Collected data:
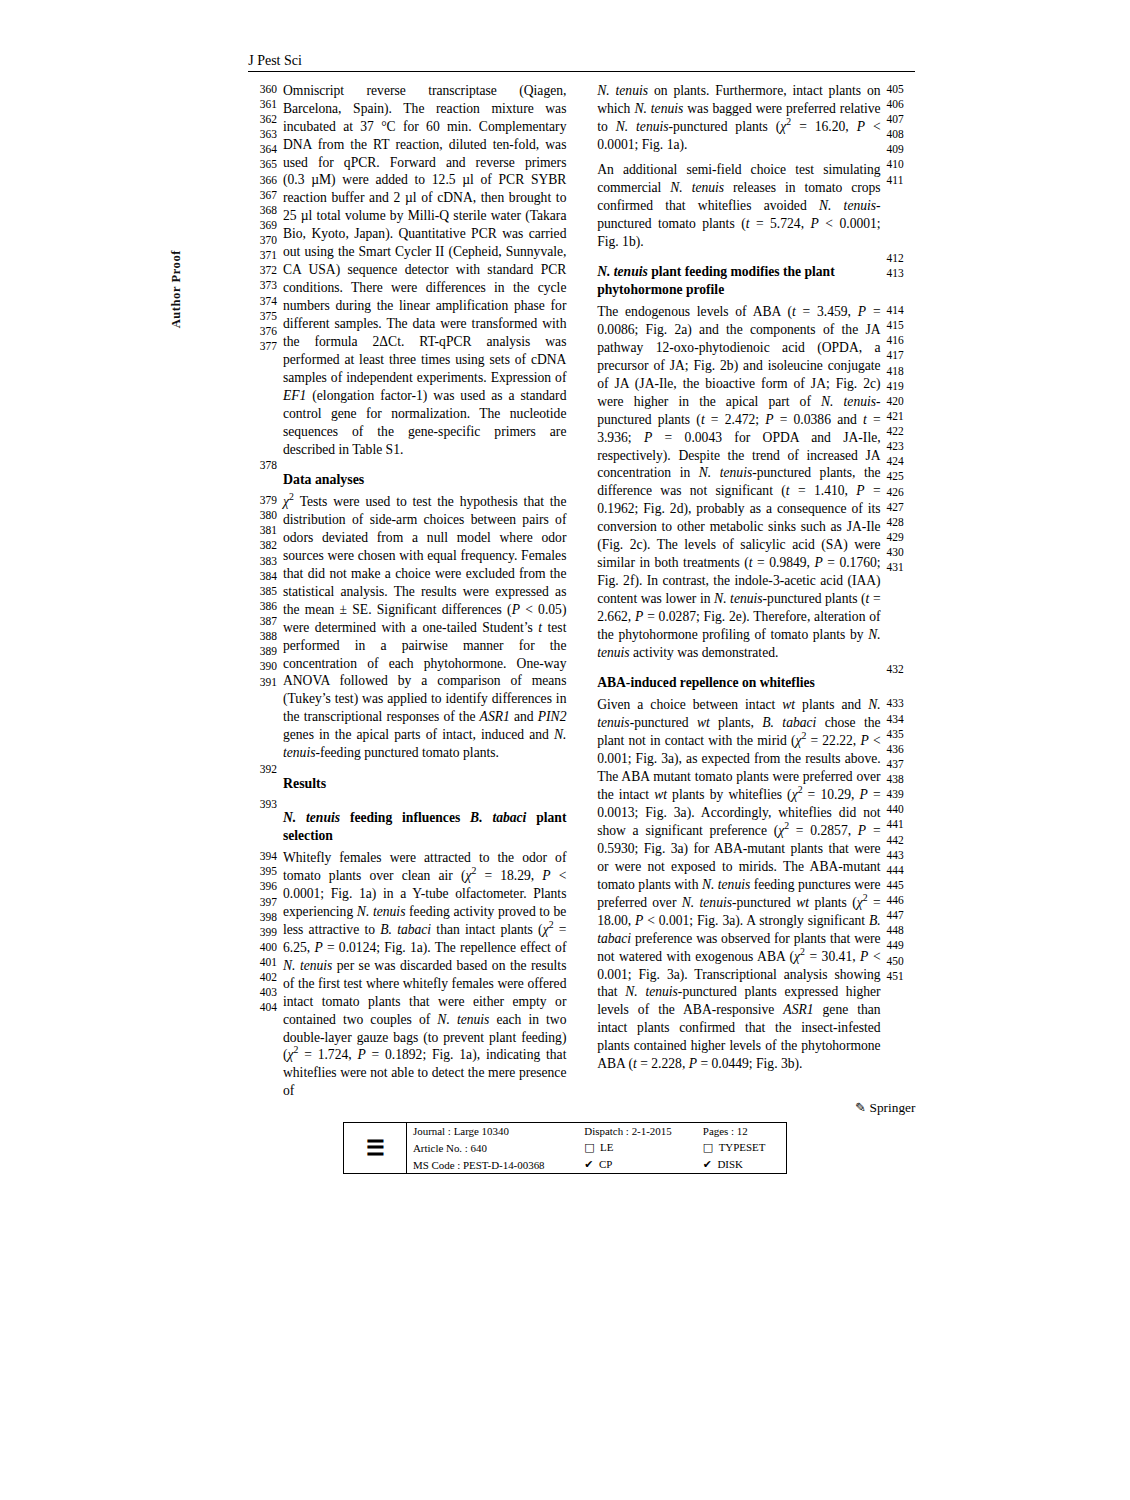J Pest Sci
Author Proof
360
361
362
363
364
365
366
367
368
369
370
371
372
373
374
375
376
377
Omniscript reverse transcriptase (Qiagen, Barcelona, Spain). The reaction mixture was incubated at 37 °C for 60 min. Complementary DNA from the RT reaction, diluted ten-fold, was used for qPCR. Forward and reverse primers (0.3 µM) were added to 12.5 µl of PCR SYBR reaction buffer and 2 µl of cDNA, then brought to 25 µl total volume by Milli-Q sterile water (Takara Bio, Kyoto, Japan). Quantitative PCR was carried out using the Smart Cycler II (Cepheid, Sunnyvale, CA USA) sequence detector with standard PCR conditions. There were differences in the cycle numbers during the linear amplification phase for different samples. The data were transformed with the formula 2ΔCt. RT-qPCR analysis was performed at least three times using sets of cDNA samples of independent experiments. Expression of EF1 (elongation factor-1) was used as a standard control gene for normalization. The nucleotide sequences of the gene-specific primers are described in Table S1.
378
Data analyses
379
380
381
382
383
384
385
386
387
388
389
390
391
χ2 Tests were used to test the hypothesis that the distribution of side-arm choices between pairs of odors deviated from a null model where odor sources were chosen with equal frequency. Females that did not make a choice were excluded from the statistical analysis. The results were expressed as the mean ± SE. Significant differences (P < 0.05) were determined with a one-tailed Student’s t test performed in a pairwise manner for the concentration of each phytohormone. One-way ANOVA followed by a comparison of means (Tukey’s test) was applied to identify differences in the transcriptional responses of the ASR1 and PIN2 genes in the apical parts of intact, induced and N. tenuis-feeding punctured tomato plants.
392
Results
393
N. tenuis feeding influences B. tabaci plant selection
394
395
396
397
398
399
400
401
402
403
404
Whitefly females were attracted to the odor of tomato plants over clean air (χ2 = 18.29, P < 0.0001; Fig. 1a) in a Y-tube olfactometer. Plants experiencing N. tenuis feeding activity proved to be less attractive to B. tabaci than intact plants (χ2 = 6.25, P = 0.0124; Fig. 1a). The repellence effect of N. tenuis per se was discarded based on the results of the first test where whitefly females were offered intact tomato plants that were either empty or contained two couples of N. tenuis each in two double-layer gauze bags (to prevent plant feeding) (χ2 = 1.724, P = 0.1892; Fig. 1a), indicating that whiteflies were not able to detect the mere presence of
N. tenuis on plants. Furthermore, intact plants on which N. tenuis was bagged were preferred relative to N. tenuis-punctured plants (χ2 = 16.20, P < 0.0001; Fig. 1a).
An additional semi-field choice test simulating commercial N. tenuis releases in tomato crops confirmed that whiteflies avoided N. tenuis-punctured tomato plants (t = 5.724, P < 0.0001; Fig. 1b).
405
406
407
408
409
410
411
N. tenuis plant feeding modifies the plant
phytohormone profile
412
413
The endogenous levels of ABA (t = 3.459, P = 0.0086; Fig. 2a) and the components of the JA pathway 12-oxo-phytodienoic acid (OPDA, a precursor of JA; Fig. 2b) and isoleucine conjugate of JA (JA-Ile, the bioactive form of JA; Fig. 2c) were higher in the apical part of N. tenuis-punctured plants (t = 2.472; P = 0.0386 and t = 3.936; P = 0.0043 for OPDA and JA-Ile, respectively). Despite the trend of increased JA concentration in N. tenuis-punctured plants, the difference was not significant (t = 1.410, P = 0.1962; Fig. 2d), probably as a consequence of its conversion to other metabolic sinks such as JA-Ile (Fig. 2c). The levels of salicylic acid (SA) were similar in both treatments (t = 0.9849, P = 0.1760; Fig. 2f). In contrast, the indole-3-acetic acid (IAA) content was lower in N. tenuis-punctured plants (t = 2.662, P = 0.0287; Fig. 2e). Therefore, alteration of the phytohormone profiling of tomato plants by N. tenuis activity was demonstrated.
414
415
416
417
418
419
420
421
422
423
424
425
426
427
428
429
430
431
ABA-induced repellence on whiteflies
432
Given a choice between intact wt plants and N. tenuis-punctured wt plants, B. tabaci chose the plant not in contact with the mirid (χ2 = 22.22, P < 0.001; Fig. 3a), as expected from the results above. The ABA mutant tomato plants were preferred over the intact wt plants by whiteflies (χ2 = 10.29, P = 0.0013; Fig. 3a). Accordingly, whiteflies did not show a significant preference (χ2 = 0.2857, P = 0.5930; Fig. 3a) for ABA-mutant plants that were or were not exposed to mirids. The ABA-mutant tomato plants with N. tenuis feeding punctures were preferred over N. tenuis-punctured wt plants (χ2 = 18.00, P < 0.001; Fig. 3a). A strongly significant B. tabaci preference was observed for plants that were not watered with exogenous ABA (χ2 = 30.41, P < 0.001; Fig. 3a). Transcriptional analysis showing that N. tenuis-punctured plants expressed higher levels of the ABA-responsive ASR1 gene than intact plants confirmed that the insect-infested plants contained higher levels of the phytohormone ABA (t = 2.228, P = 0.0449; Fig. 3b).
433
434
435
436
437
438
439
440
441
442
443
444
445
446
447
448
449
450
451
✎ Springer
☰
| Journal : Large 10340 | Dispatch : 2-1-2015 | Pages : 12 |
| Article No. : 640 | □ LE | □ TYPESET |
| MS Code : PEST-D-14-00368 | ✔ CP | ✔ DISK |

## Prompt
Copy the line containing "Given a choice" and every line after it, through the last line of the records. Include nothing else.

## Answer to this problem
Given a choice between intact wt plants and N. tenuis-punctured wt plants, B. tabaci chose the plant not in contact with the mirid (χ2 = 22.22, P < 0.001; Fig. 3a), as expected from the results above. The ABA mutant tomato plants were preferred over the intact wt plants by whiteflies (χ2 = 10.29, P = 0.0013; Fig. 3a). Accordingly, whiteflies did not show a significant preference (χ2 = 0.2857, P = 0.5930; Fig. 3a) for ABA-mutant plants that were or were not exposed to mirids. The ABA-mutant tomato plants with N. tenuis feeding punctures were preferred over N. tenuis-punctured wt plants (χ2 = 18.00, P < 0.001; Fig. 3a). A strongly significant B. tabaci preference was observed for plants that were not watered with exogenous ABA (χ2 = 30.41, P < 0.001; Fig. 3a). Transcriptional analysis showing that N. tenuis-punctured plants expressed higher levels of the ABA-responsive ASR1 gene than intact plants confirmed that the insect-infested plants contained higher levels of the phytohormone ABA (t = 2.228, P = 0.0449; Fig. 3b).
433
434
435
436
437
438
439
440
441
442
443
444
445
446
447
448
449
450
451
✎ Springer
☰
| Journal : Large 10340 | Dispatch : 2-1-2015 | Pages : 12 |
| Article No. : 640 | □ LE | □ TYPESET |
| MS Code : PEST-D-14-00368 | ✔ CP | ✔ DISK |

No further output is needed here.